Parallèlement, l’identification au groupe qui fait la force de chaque individualité et le refus de la psychologie, lorsque “l’expérience de l’individu n’est accessible qu’à lui-seul” (Mead, 1963 : 4) , vont de pair avec une orientation personnelle qui influe sur le cours de la vie. Pour l’homme public, l’aspect privé est encore plus problématique lorsqu’il voue son existence à une cause à laquelle il est identifié. Sa personnalité se fond alors dans celle de son personnage et acquiert une réceptivité aux événements de son temps (ou exerce une influence particulière sur eux) que l’homme de la rue ne possède pas. Emerson.; écrit à propos de Napoléon : ‘“Indeed a man of Napoleon's stamp ceases to have a private speech and opinion. He is so largely receptive, and is so placed, that he comes to be a bureau for all the intelligence, wit and power of the age and country”’ (1850 : 339). Cette représentativité de l'homme puise sa force dans la symbiose qui le lie à son environnement, dans la compréhension aiguë qu'il a montrée des mécanismes sociaux et individuels de son époque, et aussi dans le désir d’un tel héros qu’éprouvent ses contemporains.

Paradoxalement, c’est dans la construction qu’il en propose qu’il devient “représentatif”, c’est-à-dire dans sa fiction personnelle. Mead présente l’assimilation de ces règles et conduites par l’individu comme la marque obligatoire de développement social et pose la conscience de ce processus comme inhérente à son succès :

‘On doit naturellement distinguer entre l’expérience qui se produit immédiatement et notre propre organisation de cette organisation dans celle du soi [...] Il existe une opposition entre une expérience qui comprend uniquement l’activité extérieure où le soi n’entre pas comme objet et une activité de mémoire et d’imagination dont le soi est l’objet principal. Il est nécessaire à la conduite rationnelle que l’individu prenne envers lui-même une attitude objective, impersonnelle, qu’il devienne un objet pour soi (1963 : 117).’
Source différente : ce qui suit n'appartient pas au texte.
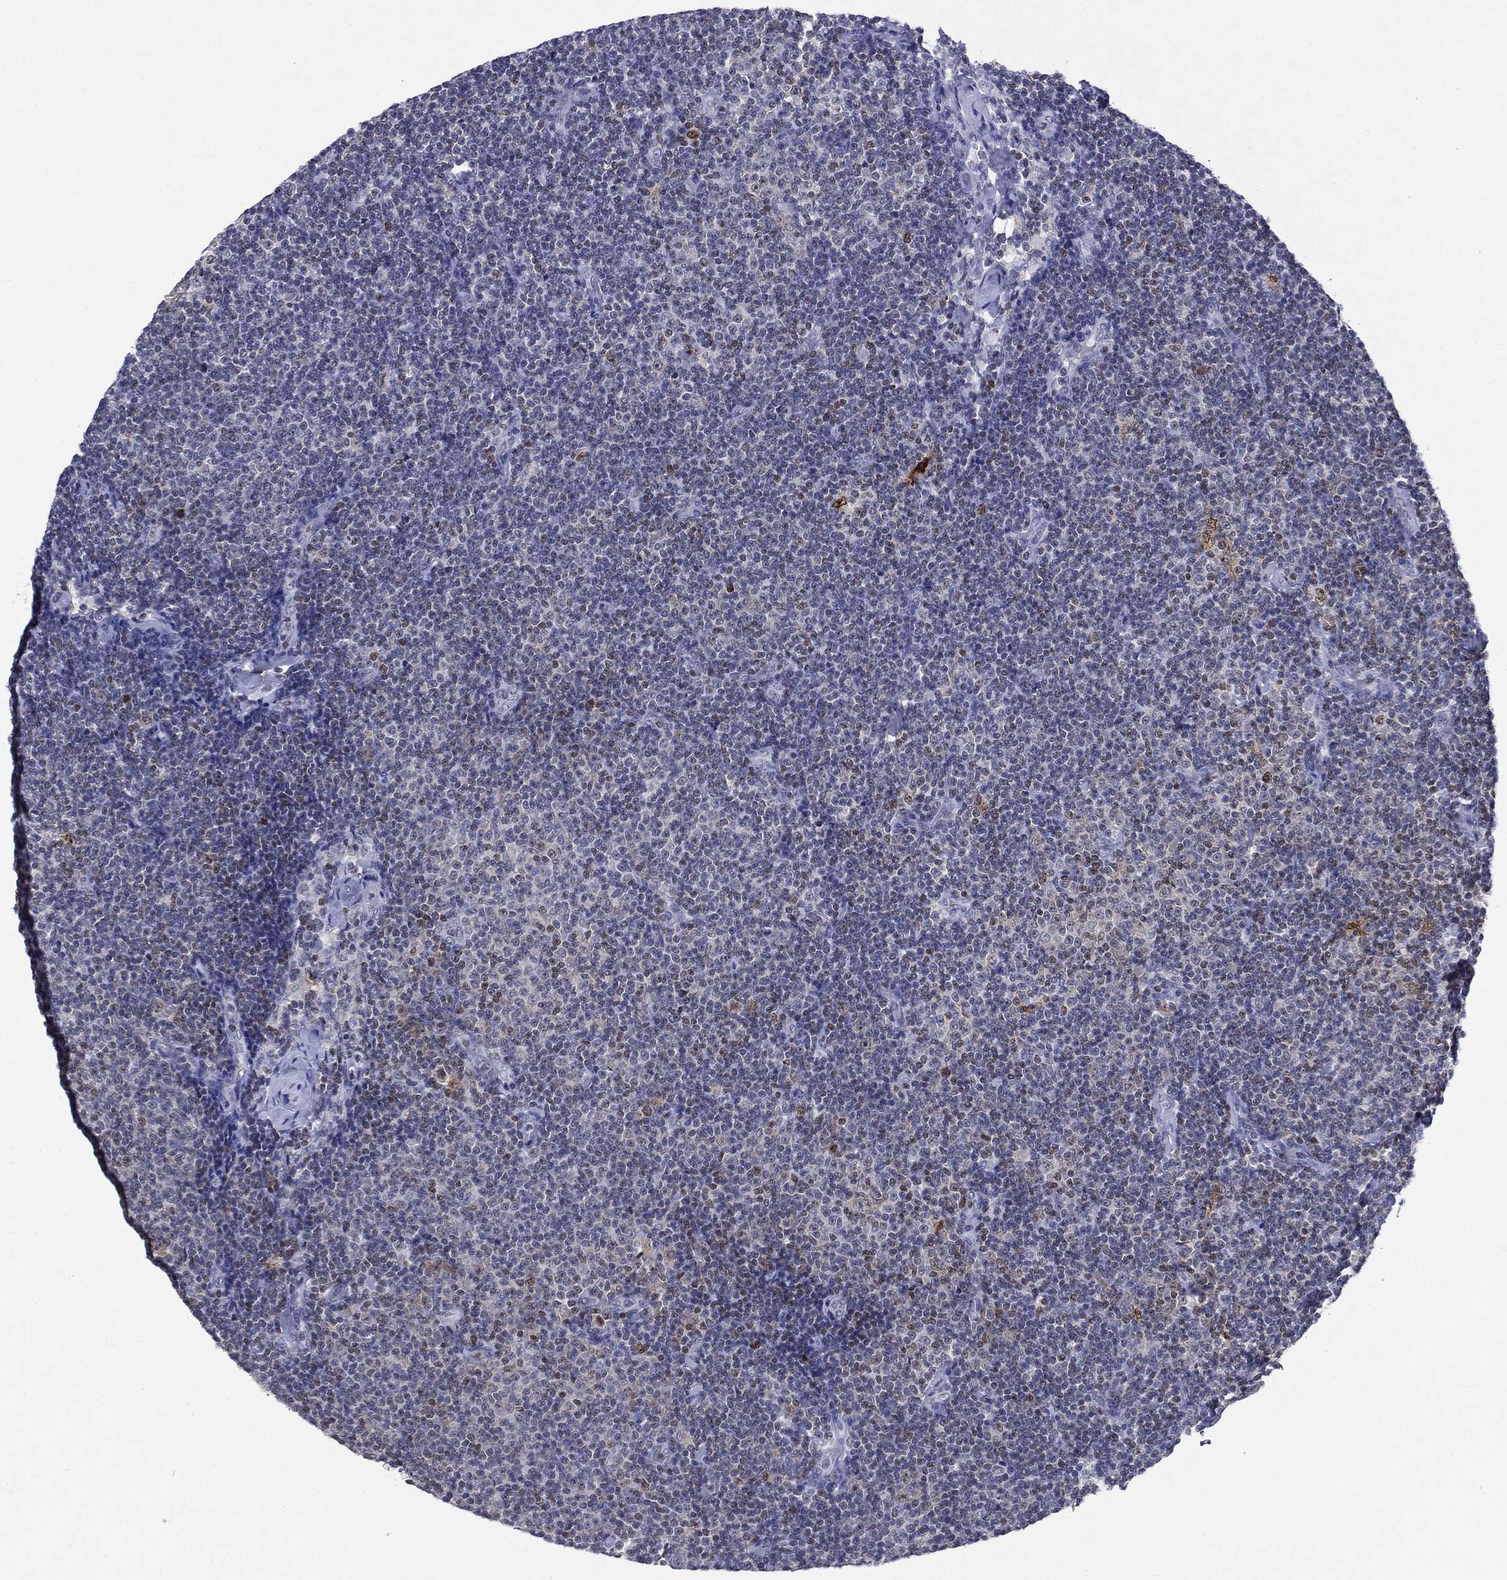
{"staining": {"intensity": "weak", "quantity": "<25%", "location": "nuclear"}, "tissue": "lymphoma", "cell_type": "Tumor cells", "image_type": "cancer", "snomed": [{"axis": "morphology", "description": "Malignant lymphoma, non-Hodgkin's type, Low grade"}, {"axis": "topography", "description": "Lymph node"}], "caption": "High power microscopy histopathology image of an immunohistochemistry micrograph of lymphoma, revealing no significant staining in tumor cells.", "gene": "KIF2C", "patient": {"sex": "male", "age": 81}}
Le sentiment d’identité, résume Mucchieli, ‘“peut se décomposer en une série de sentiments reposant sur la permanence du processus d’évaluation et d’intégration-identification”’ (1992 : 47). Un tel individu est donc capable de se mettre en perspective et de s’observer agissant et de se comparer à l’image qu’il a de lui-même, forgée dans un processus d’identification aux valeurs sociales, et à laquelle il veut se conformer. En cela, Jackson est, à l’instar de Napoléon, dans le siècle, homme de son temps et personnage mythique.

Jackson avait effectivement intériorisé les conduites et les pratiques de sa société et vivait selon ses préceptes, tout en poursuivant une voie qui lui était propre mais s’apparentait aussi à celle suivie par nombre de ses concitoyens. Ainsi, sa représentativité est-elle à la fois l’expression d’une époque, voire de plusieurs, d’une conformité à des principes et des aspirations, autant que d’un individualisme reflétant la multiplicité des choix individuels qui composent une société.

Notes
32.

Cette réalité est bien sûr celle des épistoliers. Nous avons expliqué, notamment dans notre discussion de Geertz, qu’il était important pour nous de prendre en compte la vision du monde de Jackson telle qu’elle était exprimée par ses propres paroles. Or, on ne trouve pratiquement pas dans la correspondance d’échanges avec des membres de classes sociales différentes, à part la correspondance avec les employés.